The court also addressed rounding practices, which both shave and add time. It noted that California law allows for employers to minimally round employees’ actual time punches, even after this decision, as long as rounding “was used in a manner that did not result over a period of time in the failure to compensate the employees for all the time they actually worked.”

This decision changes the California wage and hour landscape in important ways. Previously, the California Division of Labor Standards Enforcement had endorsed the FLSA’s de minimis defense in its Enforcement Policies and Interpretations Manual and opinion letters, and employers across California had relied on the defense as protection from class actions or Private Attorneys General Act lawsuits when it came to time their employees spent on discrete tasks that were difficult to capture on timekeeping systems — for example, time spent checking emails or texts from home, answering sporadic calls on the weekends or answering questions after clocking out. Now, employers will need to capture this time or run increased legal risks in this area.

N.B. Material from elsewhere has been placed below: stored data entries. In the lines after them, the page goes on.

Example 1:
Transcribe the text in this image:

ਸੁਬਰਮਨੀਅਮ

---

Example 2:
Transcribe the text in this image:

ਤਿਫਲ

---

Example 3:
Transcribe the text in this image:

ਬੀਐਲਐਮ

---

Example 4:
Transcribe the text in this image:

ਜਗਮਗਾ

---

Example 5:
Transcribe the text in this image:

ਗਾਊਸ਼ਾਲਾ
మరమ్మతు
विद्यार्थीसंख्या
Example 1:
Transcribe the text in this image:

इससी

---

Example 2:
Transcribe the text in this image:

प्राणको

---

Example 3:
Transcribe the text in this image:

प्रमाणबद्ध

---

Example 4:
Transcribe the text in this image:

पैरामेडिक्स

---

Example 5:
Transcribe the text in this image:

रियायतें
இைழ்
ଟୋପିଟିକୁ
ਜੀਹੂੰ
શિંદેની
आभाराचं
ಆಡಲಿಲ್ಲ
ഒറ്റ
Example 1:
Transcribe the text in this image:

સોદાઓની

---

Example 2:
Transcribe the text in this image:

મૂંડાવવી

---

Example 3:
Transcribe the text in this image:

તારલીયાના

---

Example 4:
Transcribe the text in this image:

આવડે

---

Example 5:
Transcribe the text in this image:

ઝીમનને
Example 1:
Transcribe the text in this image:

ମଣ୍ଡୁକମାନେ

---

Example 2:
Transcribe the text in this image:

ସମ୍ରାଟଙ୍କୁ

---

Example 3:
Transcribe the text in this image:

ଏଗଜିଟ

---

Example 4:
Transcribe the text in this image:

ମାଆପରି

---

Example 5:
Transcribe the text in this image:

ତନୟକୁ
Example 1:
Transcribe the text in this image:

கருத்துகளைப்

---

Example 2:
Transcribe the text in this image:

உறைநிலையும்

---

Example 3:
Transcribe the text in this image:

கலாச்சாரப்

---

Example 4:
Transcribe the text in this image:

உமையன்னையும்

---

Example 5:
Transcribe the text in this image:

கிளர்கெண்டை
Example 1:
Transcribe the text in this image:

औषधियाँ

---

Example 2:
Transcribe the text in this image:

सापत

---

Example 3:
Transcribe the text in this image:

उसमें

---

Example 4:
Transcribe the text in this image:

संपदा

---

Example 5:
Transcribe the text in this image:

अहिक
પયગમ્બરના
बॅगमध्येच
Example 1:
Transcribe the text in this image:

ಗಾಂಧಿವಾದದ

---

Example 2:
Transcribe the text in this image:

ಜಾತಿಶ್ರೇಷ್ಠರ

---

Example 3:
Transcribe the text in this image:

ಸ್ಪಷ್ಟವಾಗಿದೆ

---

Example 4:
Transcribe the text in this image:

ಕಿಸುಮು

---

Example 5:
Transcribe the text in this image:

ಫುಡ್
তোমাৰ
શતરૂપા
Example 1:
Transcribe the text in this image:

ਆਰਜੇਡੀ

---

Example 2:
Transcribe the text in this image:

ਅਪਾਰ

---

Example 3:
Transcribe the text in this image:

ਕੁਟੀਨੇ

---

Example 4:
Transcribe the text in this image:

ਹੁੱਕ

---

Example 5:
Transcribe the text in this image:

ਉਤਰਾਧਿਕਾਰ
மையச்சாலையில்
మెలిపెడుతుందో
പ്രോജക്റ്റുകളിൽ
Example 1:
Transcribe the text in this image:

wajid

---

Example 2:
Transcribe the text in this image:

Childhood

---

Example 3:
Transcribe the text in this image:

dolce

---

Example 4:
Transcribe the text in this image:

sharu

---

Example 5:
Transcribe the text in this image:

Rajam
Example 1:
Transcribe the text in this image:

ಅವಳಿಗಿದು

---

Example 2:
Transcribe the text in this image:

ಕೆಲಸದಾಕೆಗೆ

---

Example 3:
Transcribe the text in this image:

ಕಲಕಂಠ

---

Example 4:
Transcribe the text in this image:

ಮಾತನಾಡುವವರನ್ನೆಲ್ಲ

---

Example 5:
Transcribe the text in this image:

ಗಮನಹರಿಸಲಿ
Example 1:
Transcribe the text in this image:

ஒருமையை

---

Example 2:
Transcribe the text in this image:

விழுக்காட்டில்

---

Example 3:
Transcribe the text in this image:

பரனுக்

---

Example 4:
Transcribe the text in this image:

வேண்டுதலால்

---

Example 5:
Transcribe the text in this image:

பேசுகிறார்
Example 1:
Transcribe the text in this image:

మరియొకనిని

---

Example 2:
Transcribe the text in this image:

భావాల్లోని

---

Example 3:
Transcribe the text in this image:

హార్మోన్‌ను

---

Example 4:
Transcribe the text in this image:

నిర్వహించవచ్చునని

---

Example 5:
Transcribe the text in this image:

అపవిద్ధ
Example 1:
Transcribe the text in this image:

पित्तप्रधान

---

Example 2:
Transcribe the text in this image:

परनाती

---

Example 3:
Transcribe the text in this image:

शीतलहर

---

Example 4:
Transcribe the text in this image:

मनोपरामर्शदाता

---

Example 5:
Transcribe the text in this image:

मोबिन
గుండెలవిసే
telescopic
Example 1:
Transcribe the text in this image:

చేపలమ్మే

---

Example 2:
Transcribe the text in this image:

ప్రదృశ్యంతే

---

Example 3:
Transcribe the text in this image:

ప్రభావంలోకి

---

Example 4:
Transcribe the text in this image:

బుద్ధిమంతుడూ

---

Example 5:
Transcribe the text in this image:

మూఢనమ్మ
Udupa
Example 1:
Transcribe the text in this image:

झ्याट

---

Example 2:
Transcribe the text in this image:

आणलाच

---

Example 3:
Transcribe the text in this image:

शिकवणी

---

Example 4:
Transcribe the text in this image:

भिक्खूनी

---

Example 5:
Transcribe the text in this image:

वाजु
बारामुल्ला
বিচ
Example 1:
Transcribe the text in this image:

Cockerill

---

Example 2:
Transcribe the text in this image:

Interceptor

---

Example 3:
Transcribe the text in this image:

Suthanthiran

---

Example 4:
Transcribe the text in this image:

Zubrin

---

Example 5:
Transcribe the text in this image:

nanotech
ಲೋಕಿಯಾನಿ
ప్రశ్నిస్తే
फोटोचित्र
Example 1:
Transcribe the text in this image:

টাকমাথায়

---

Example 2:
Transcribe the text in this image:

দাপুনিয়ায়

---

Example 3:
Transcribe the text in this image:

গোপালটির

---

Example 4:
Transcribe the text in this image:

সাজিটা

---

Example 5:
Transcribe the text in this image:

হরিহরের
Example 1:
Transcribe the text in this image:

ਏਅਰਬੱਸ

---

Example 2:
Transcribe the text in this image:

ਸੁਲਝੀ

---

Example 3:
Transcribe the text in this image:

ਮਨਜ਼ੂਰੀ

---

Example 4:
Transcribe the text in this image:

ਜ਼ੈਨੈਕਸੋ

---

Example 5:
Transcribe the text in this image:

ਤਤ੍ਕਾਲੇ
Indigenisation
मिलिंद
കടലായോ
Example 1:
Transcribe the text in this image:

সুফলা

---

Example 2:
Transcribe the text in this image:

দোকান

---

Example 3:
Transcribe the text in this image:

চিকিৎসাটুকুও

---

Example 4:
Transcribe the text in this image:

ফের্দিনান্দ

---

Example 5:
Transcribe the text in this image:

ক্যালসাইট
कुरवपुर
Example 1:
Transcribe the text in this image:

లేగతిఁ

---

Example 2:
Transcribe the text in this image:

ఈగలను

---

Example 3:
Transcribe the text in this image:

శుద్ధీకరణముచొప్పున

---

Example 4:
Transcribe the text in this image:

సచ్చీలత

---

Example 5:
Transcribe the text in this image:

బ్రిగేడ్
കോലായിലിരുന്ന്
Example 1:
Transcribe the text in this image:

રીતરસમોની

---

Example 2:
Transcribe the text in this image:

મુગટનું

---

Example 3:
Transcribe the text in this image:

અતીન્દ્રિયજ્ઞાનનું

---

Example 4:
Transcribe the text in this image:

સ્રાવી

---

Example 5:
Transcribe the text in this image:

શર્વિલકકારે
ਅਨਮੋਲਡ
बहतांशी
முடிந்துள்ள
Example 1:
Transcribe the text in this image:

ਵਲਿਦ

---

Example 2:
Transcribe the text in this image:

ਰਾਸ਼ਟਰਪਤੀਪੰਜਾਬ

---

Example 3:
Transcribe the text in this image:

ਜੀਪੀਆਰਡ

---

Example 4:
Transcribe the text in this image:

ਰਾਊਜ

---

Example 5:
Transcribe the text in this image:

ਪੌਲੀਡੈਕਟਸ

Of equal importance, many California employers still have rounding policies in place that allow employees flexibility with how they spend small periods between the time they start or stop work and the time they clock in or out. Employers who maintain these flexible schedules for employees, affording them a few minutes here or there, and who do not routinely audit their systems to ensure that employees are being paid properly under these rounding practices for all time actually worked, may find their practices under new threats.

In addition, this decision will likely lead to more workplace monitoring, surveillance and disciplinary action as employers attempt to avoid major increases in their labor costs by ensuring that they are paying only for time their employees actually spend working.

The case will now head back to the U.S. District Court for the Central District of California to address equally weighty issues such as class certification.